Due to limited information available on the frequency and spectrum of CFTR and other related gene mutations in CAVD in the Indian population, it is difficult to provide accurate genetic counselling to couples, at present. From this point of view, the study of Gaikwad et al26 published in this issue has a noticeable significance. The study was undertaken to investigate the spectrum and frequency of CFTR gene mutations in Indian men with CBAVD and to determine the female CF carrier status. Significant association was observed for CFTR gene variants in CBAVD men versus controls. Direct DNA sequencing of the CFTR gene in 80 CBAVD men, their female partners and 50 controls from general population, led to the identification of 20 CFTR gene variants (comprising of ten novel and ten known variants) in 53 CBAVD men with 66.3 per cent frequency. Pathological significance of the identified novel CFTR gene variants was carried out using in silico tools. Of the 10 novel sequence variants, eight were located in highly conserved regions, which could functionally alter CFTR protein organization. Two novel splice-site variants are predicted to induce splicing error and thus damage the translated CFTR protein, but further in vitro functional assays or case–parent trio studies will be required to provide significant insights regarding the pathogenicity of the novel (newly identified) variants.

An important aspect of this study is the genetic analysis of female partners, as only a few studies have attempted to screen for CF female carrier status in the Indian population.
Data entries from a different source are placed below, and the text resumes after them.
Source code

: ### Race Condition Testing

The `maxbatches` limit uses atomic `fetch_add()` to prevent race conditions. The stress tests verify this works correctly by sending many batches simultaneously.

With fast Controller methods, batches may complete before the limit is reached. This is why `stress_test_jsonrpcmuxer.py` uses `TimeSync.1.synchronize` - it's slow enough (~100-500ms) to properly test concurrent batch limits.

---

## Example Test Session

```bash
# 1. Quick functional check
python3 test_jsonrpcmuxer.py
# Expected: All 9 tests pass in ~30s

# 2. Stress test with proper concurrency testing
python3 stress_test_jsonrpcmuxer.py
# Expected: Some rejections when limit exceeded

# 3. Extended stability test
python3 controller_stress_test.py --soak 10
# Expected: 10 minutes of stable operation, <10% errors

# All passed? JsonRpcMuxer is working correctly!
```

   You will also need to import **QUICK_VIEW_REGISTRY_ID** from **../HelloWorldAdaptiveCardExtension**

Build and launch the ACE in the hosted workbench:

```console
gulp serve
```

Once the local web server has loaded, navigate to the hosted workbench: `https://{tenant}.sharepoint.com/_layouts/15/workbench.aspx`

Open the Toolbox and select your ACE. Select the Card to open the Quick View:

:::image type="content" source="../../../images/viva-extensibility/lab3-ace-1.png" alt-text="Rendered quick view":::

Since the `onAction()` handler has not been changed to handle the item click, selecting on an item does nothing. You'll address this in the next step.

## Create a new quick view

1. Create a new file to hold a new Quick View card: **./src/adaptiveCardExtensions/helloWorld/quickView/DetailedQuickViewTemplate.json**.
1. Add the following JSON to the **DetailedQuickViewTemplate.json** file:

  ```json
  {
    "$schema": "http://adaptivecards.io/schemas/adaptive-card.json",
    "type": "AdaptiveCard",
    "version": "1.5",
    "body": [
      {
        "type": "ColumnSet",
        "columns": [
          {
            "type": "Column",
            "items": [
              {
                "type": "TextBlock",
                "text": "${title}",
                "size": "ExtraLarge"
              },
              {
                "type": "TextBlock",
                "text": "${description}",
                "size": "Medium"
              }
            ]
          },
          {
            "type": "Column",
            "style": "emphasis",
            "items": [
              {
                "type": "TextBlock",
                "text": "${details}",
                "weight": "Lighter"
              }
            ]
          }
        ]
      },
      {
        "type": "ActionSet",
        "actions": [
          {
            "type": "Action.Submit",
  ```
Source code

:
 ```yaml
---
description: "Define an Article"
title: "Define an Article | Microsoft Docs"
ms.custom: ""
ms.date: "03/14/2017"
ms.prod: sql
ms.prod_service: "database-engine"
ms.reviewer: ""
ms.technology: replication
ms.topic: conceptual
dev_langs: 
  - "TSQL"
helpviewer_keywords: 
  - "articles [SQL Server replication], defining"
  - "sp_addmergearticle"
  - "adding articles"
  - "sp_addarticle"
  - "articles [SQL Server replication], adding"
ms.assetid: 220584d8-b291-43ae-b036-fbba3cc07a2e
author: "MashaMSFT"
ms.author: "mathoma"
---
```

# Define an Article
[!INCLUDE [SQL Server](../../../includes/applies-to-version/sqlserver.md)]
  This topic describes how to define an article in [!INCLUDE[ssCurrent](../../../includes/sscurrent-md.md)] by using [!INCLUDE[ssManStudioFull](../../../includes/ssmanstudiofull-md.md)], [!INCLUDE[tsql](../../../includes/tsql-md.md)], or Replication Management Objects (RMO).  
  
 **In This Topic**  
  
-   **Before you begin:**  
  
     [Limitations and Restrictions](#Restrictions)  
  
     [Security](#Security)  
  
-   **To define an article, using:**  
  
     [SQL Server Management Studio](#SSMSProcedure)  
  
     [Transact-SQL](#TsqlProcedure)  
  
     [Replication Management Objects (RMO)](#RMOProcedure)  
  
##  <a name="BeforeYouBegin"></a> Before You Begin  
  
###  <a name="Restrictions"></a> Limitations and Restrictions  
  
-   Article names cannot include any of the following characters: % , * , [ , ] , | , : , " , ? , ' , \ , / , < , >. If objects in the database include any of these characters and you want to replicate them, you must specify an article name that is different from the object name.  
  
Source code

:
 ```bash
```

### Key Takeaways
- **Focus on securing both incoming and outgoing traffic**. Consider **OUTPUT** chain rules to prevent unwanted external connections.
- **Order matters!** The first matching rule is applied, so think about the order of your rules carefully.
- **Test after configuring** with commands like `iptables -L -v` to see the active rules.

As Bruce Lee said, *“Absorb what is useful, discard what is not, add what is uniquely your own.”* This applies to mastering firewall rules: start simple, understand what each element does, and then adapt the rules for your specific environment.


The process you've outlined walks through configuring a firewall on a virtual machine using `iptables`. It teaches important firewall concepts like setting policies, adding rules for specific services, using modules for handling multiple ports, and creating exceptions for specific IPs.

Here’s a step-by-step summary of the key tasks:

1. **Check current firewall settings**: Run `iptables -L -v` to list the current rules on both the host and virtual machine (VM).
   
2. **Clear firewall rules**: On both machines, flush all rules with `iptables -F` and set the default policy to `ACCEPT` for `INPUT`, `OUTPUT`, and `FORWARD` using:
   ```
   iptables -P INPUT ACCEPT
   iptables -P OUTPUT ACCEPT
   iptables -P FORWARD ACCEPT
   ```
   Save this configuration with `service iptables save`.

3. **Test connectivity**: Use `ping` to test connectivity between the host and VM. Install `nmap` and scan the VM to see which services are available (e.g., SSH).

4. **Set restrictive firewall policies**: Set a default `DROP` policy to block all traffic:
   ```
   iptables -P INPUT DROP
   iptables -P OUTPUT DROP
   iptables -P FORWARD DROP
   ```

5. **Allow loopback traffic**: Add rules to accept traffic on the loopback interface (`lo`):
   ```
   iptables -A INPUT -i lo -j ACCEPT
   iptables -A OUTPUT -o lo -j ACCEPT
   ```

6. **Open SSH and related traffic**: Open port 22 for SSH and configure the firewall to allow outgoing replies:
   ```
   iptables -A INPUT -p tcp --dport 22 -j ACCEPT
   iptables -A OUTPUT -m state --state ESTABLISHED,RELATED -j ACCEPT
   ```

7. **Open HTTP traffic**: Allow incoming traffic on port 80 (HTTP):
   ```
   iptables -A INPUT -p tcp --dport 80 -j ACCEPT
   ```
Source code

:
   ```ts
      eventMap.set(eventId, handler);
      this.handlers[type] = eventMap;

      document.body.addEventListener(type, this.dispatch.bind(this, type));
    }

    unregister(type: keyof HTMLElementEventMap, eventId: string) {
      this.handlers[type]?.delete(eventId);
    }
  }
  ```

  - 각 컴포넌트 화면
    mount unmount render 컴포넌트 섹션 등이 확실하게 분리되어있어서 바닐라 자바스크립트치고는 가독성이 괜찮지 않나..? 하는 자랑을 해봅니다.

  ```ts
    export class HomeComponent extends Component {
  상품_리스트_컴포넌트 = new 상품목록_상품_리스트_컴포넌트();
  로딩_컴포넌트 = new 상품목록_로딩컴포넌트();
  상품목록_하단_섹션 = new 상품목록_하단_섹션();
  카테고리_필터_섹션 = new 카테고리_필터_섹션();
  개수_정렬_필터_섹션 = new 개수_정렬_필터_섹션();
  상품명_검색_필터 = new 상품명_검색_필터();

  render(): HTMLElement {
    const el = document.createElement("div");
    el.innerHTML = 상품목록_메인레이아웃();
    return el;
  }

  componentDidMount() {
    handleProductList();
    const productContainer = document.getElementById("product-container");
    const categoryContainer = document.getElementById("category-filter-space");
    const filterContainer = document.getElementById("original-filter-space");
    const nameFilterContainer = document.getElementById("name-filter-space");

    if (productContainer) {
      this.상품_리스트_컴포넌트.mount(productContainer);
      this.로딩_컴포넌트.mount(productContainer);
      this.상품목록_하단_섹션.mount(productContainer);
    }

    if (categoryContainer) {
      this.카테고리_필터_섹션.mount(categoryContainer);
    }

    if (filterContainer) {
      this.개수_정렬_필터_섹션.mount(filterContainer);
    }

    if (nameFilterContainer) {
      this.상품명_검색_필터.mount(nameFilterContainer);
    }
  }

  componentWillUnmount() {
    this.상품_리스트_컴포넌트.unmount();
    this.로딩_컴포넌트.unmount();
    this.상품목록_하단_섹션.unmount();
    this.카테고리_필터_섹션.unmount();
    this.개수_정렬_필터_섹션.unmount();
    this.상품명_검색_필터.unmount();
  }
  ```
A total of 13 (16.2%) female partners were found to be CF carriers. The T5 allele was the most frequent variation found in both males and females. Appropriate genetic counselling was also provided to the couples before ICSI. Nine couples had a risk of transmitting mutant CFTR allele to the offspring, while six of them underwent ICSI, with two successful pregnancies resulting in live birth. It would have been interesting to know what the status of their offspring was, had the authors analyzed the CFTR gene status in those children as well. One more area of concern is that 33.7 per cent CBAVD men had no mutations in the CFTR gene and role of genes such as ADGRG2, SLC9A3, PANK2, SCNN1B and CA12 was not evaluated. These genes are also to be evaluated for variants as well as copy number variation (in particular for SLC9A3 and PANK2 genes)27 for associations and prevalence in Indian men with CAVD. Therefore, it is the need of the hour to discover new male infertility genetics in obstructive azoospermic men with CAVD by making use of next-generation sequencing techniques, in particular, the whole-exome sequencing along with copy number variation analysis as the first step. Finally, it is worth exploring CFTR/related genes involvement in conditions such as semen with high viscosity and high liquefaction time or conditions with thick/viscid/scant mucus (cervical, nasotracheal, salivary, etc.).